> _PROBLEM REQUIREMENTS_: Return only the stretch of the material below that begins with the line containing "middle tip: (309, 199)" and ends with the line containing "thumb tip: (308, 197)", exactly; both of those lines belong to it.

> _DATA_:
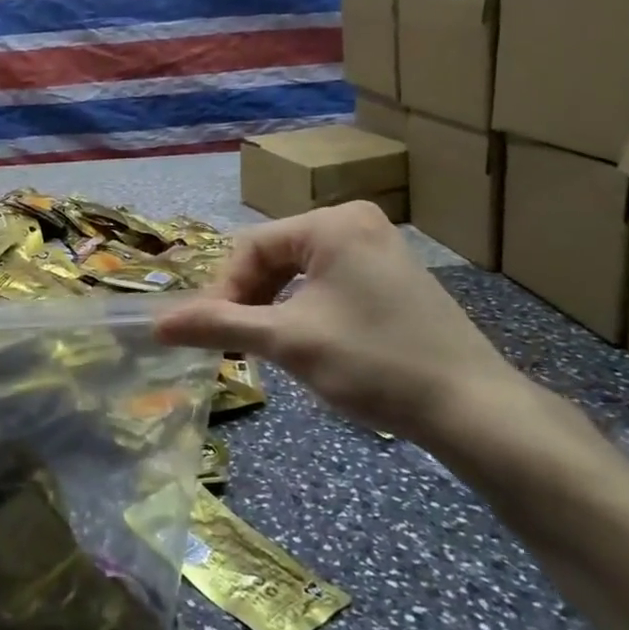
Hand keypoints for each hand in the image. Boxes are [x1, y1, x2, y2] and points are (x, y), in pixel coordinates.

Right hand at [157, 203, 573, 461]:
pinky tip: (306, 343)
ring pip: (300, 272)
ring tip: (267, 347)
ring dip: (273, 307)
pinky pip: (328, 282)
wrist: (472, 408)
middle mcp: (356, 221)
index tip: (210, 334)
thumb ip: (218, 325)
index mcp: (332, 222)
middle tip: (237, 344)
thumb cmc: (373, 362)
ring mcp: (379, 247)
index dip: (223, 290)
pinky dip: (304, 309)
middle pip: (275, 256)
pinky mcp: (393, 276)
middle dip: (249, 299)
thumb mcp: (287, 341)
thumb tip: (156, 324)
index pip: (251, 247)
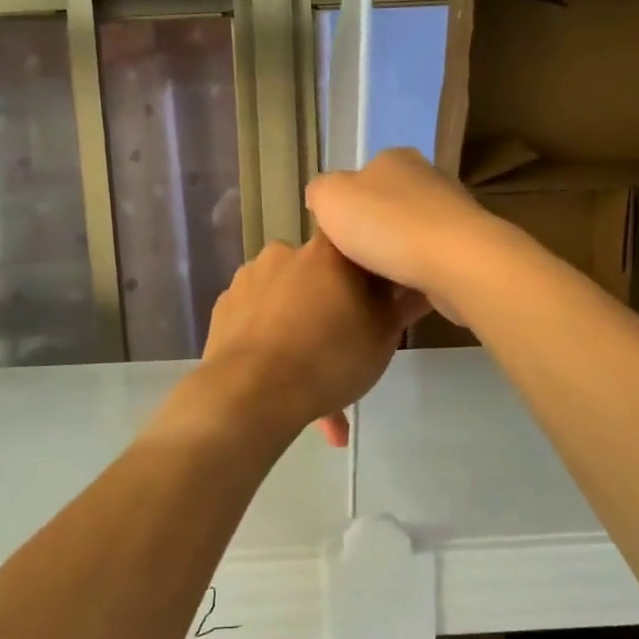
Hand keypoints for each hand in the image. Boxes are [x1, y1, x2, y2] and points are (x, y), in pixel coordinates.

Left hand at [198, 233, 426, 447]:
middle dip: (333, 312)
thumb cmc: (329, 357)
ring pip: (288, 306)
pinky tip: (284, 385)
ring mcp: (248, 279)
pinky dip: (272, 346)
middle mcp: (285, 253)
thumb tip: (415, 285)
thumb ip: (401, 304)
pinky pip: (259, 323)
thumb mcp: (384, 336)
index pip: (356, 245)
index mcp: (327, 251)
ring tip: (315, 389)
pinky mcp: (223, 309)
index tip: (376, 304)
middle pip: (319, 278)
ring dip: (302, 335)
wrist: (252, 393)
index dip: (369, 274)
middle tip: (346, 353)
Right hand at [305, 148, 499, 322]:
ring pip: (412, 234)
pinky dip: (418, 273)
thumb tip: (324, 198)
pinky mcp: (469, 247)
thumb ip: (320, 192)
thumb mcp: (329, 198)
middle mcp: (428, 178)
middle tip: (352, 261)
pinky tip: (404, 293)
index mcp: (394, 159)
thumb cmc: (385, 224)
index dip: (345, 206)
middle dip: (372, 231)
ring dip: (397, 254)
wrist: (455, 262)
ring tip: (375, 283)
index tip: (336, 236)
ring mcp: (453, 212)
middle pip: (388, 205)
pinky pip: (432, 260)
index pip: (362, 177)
* * *
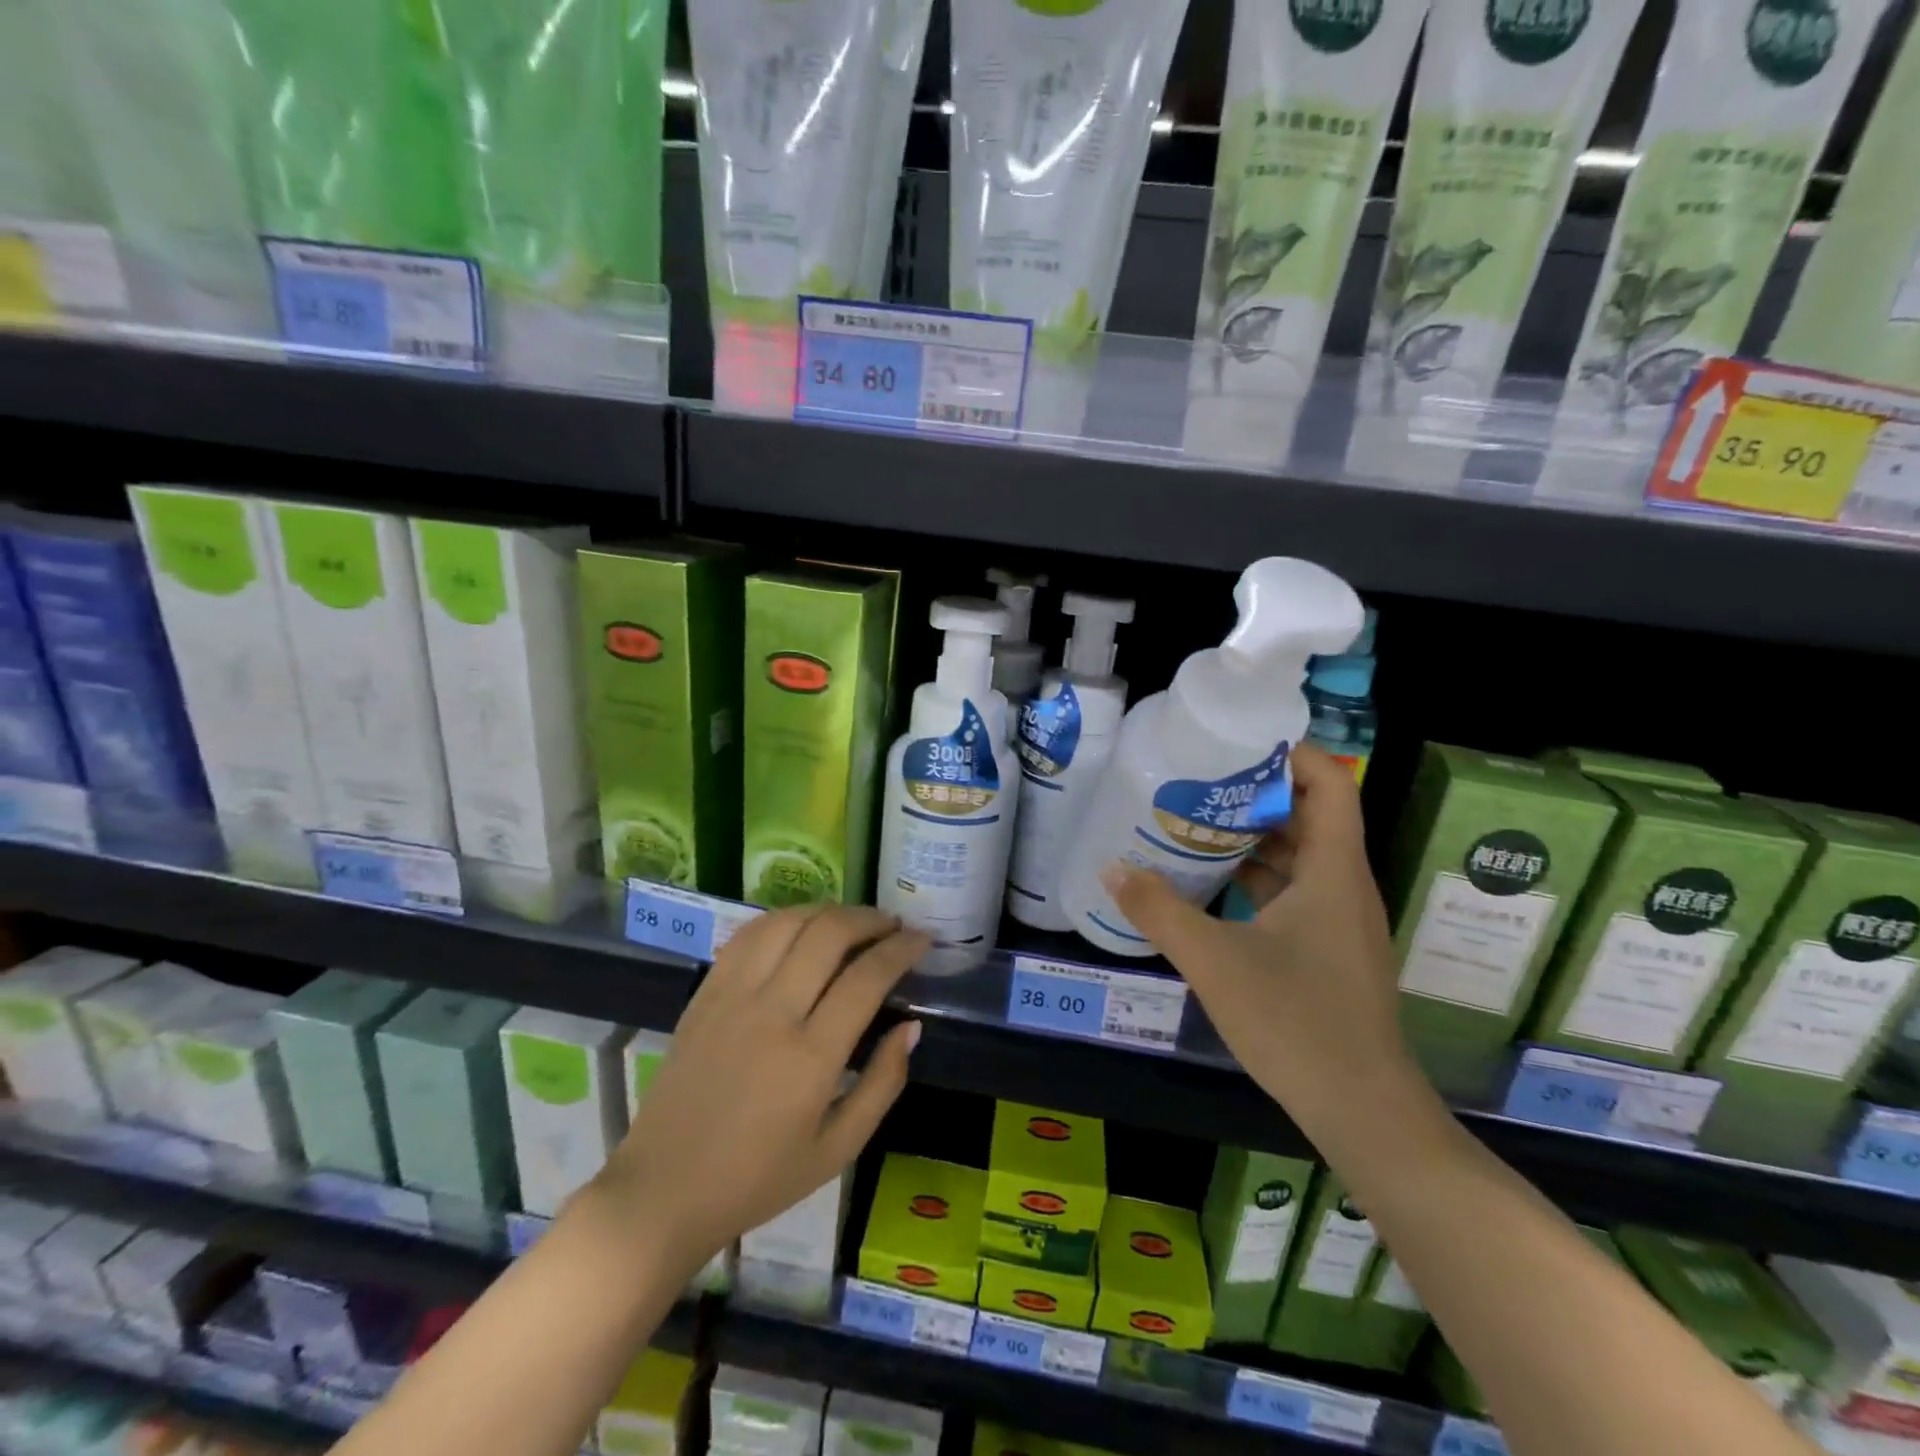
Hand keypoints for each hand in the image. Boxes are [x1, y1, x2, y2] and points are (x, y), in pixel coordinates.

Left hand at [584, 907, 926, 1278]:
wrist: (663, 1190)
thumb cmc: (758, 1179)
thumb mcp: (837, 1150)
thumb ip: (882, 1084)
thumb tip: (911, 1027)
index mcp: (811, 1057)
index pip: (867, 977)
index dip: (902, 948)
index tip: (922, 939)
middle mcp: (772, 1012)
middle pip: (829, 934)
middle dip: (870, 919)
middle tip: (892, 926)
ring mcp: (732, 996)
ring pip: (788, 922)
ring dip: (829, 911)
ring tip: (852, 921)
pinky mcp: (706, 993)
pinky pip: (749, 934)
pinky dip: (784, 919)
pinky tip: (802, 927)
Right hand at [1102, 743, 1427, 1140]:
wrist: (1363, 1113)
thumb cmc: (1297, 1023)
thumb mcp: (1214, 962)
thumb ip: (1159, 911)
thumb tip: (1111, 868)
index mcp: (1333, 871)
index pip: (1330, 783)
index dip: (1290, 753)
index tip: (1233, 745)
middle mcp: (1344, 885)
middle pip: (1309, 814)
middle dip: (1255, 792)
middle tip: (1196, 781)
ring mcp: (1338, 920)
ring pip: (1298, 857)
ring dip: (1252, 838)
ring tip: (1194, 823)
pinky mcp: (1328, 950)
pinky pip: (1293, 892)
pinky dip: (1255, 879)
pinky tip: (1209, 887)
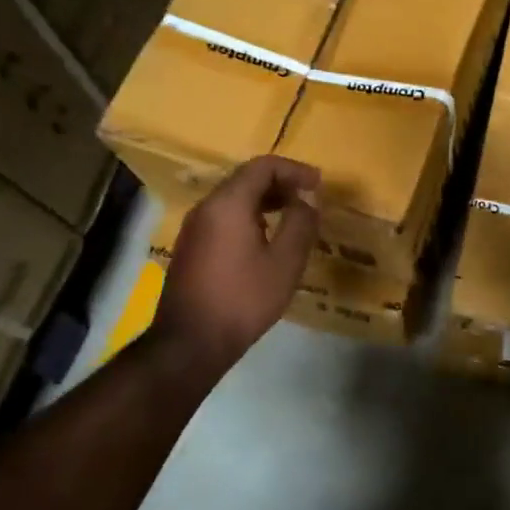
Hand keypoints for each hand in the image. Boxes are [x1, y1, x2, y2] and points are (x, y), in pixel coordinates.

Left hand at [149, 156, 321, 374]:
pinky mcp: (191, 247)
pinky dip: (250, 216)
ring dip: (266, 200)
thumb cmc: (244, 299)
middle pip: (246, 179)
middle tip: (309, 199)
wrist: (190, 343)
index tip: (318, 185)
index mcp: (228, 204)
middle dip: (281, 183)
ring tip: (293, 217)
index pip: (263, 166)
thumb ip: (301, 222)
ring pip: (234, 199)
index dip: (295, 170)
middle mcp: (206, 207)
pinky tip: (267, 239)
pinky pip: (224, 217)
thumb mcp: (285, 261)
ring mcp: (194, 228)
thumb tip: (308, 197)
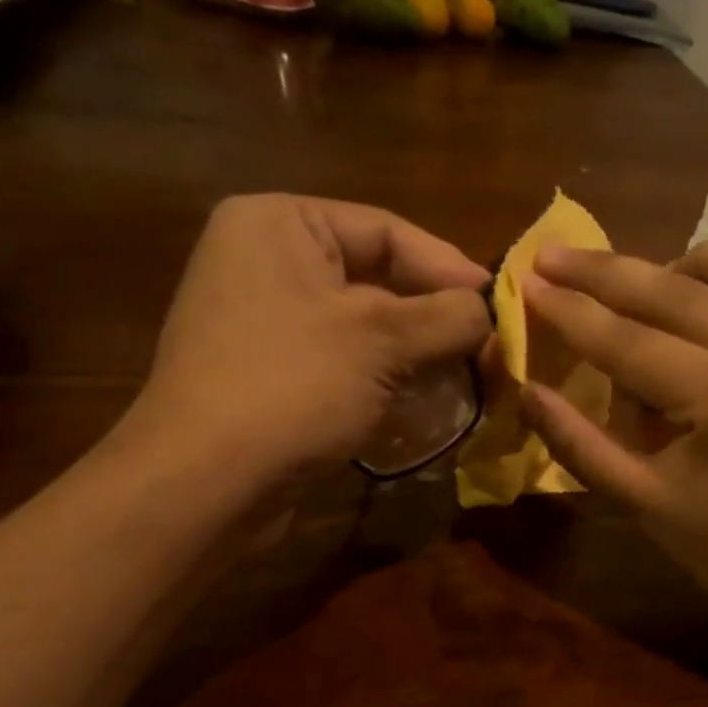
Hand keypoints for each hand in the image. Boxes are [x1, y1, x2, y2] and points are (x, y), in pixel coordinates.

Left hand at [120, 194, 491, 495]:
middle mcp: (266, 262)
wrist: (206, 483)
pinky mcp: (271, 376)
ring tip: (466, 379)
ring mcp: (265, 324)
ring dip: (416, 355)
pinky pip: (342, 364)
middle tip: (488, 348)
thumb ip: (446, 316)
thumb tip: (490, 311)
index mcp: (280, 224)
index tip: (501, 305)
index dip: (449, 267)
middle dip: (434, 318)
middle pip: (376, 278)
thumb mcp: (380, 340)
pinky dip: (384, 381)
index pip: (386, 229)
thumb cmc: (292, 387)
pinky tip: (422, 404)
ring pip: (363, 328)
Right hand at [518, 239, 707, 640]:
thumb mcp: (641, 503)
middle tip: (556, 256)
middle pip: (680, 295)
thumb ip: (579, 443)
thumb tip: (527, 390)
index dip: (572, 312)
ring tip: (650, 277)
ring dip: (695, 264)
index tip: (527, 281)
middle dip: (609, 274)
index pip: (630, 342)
...
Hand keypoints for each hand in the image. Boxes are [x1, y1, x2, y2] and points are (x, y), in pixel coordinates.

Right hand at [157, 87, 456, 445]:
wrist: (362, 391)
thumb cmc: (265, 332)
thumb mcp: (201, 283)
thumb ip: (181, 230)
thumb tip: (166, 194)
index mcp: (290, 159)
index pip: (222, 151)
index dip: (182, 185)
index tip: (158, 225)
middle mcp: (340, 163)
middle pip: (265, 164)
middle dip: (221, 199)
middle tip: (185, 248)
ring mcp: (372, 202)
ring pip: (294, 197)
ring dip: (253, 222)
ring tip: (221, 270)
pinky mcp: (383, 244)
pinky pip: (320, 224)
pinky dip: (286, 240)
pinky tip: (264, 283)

> _OUTPUT OF THE EXERCISE_:
middle tip: (309, 199)
wrist: (190, 343)
index tip: (318, 185)
index mcp: (228, 204)
middle dip: (281, 183)
ring tip: (293, 217)
index pip: (263, 166)
thumb ip: (301, 222)
ring pip: (234, 199)
index dip: (295, 170)
middle mcp: (206, 207)
pinky tip: (267, 239)
pinky pip: (224, 217)
thumb mcp: (285, 261)
ring mcp: (194, 228)
thumb tip: (308, 197)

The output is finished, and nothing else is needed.